Source text:
•••

Strange certificate issue arised using curl

Community Support
1

Yesterday my wife started complaining that her Private Relay setting on her apple devices stopped resolving the webmail domain of my server, it resolved to the root domain name with an error, i.e. the name of the hestiacp. At the same time, I started seeing curl errors from cron;

*   Trying ip6:c206:2107:5636::1:443...
* Connected to somesite.nl (ip6:c206:2107:5636::1) port 443 (#0)

•••

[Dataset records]
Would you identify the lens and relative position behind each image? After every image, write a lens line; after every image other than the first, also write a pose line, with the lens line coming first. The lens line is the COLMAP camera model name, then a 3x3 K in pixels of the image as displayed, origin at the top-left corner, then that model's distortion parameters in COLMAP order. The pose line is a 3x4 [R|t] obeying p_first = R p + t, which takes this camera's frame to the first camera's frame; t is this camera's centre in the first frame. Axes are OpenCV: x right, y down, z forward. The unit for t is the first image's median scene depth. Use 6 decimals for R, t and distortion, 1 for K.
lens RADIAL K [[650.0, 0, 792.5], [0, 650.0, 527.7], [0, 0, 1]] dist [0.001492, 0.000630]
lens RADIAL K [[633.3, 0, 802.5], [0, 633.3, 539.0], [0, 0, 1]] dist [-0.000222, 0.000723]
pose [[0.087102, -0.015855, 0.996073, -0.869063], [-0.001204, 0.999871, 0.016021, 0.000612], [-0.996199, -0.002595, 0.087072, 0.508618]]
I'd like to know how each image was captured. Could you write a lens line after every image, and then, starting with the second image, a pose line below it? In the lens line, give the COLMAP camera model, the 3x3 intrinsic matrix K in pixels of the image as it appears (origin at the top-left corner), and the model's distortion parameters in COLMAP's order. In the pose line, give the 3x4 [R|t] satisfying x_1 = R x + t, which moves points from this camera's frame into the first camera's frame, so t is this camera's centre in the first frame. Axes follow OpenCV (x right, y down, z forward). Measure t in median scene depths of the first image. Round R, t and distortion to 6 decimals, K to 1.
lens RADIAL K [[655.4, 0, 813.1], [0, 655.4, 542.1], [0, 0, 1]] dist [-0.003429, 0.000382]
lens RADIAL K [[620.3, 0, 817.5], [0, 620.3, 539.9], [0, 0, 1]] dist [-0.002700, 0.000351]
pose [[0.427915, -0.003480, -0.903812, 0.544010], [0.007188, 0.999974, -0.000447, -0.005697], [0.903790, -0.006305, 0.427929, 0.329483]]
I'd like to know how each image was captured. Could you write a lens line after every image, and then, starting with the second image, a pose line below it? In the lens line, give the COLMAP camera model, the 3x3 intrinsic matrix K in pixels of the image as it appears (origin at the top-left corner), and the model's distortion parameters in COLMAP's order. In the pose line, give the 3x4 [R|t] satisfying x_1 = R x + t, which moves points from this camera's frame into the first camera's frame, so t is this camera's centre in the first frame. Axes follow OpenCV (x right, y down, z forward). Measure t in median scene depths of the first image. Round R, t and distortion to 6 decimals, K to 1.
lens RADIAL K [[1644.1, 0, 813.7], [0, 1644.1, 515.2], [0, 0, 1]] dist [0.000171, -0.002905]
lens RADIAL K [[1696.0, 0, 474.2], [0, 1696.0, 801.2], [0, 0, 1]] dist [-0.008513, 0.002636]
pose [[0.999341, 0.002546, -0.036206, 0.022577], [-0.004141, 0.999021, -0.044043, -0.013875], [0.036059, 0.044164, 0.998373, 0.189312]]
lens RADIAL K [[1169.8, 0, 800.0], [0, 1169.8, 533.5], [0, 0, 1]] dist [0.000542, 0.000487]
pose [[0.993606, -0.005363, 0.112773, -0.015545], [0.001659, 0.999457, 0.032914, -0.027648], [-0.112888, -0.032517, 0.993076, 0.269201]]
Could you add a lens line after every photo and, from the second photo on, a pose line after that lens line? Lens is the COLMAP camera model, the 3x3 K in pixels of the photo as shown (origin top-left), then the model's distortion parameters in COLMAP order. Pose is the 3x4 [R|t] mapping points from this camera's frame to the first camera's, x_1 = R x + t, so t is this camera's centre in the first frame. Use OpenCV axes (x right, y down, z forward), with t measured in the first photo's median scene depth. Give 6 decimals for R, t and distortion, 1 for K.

•••

Work instructions:
Please repeat the curl certificate post word for word from "Yesterday my wife" to "port 443 (#0)". These entries have nothing to do with the curl certificate post.

Written solution:
Yesterday my wife started complaining that her Private Relay setting on her apple devices stopped resolving the webmail domain of my server, it resolved to the root domain name with an error, i.e. the name of the hestiacp. At the same time, I started seeing curl errors from cron;

*   Trying ip6:c206:2107:5636::1:443...
* Connected to somesite.nl (ip6:c206:2107:5636::1) port 443 (#0)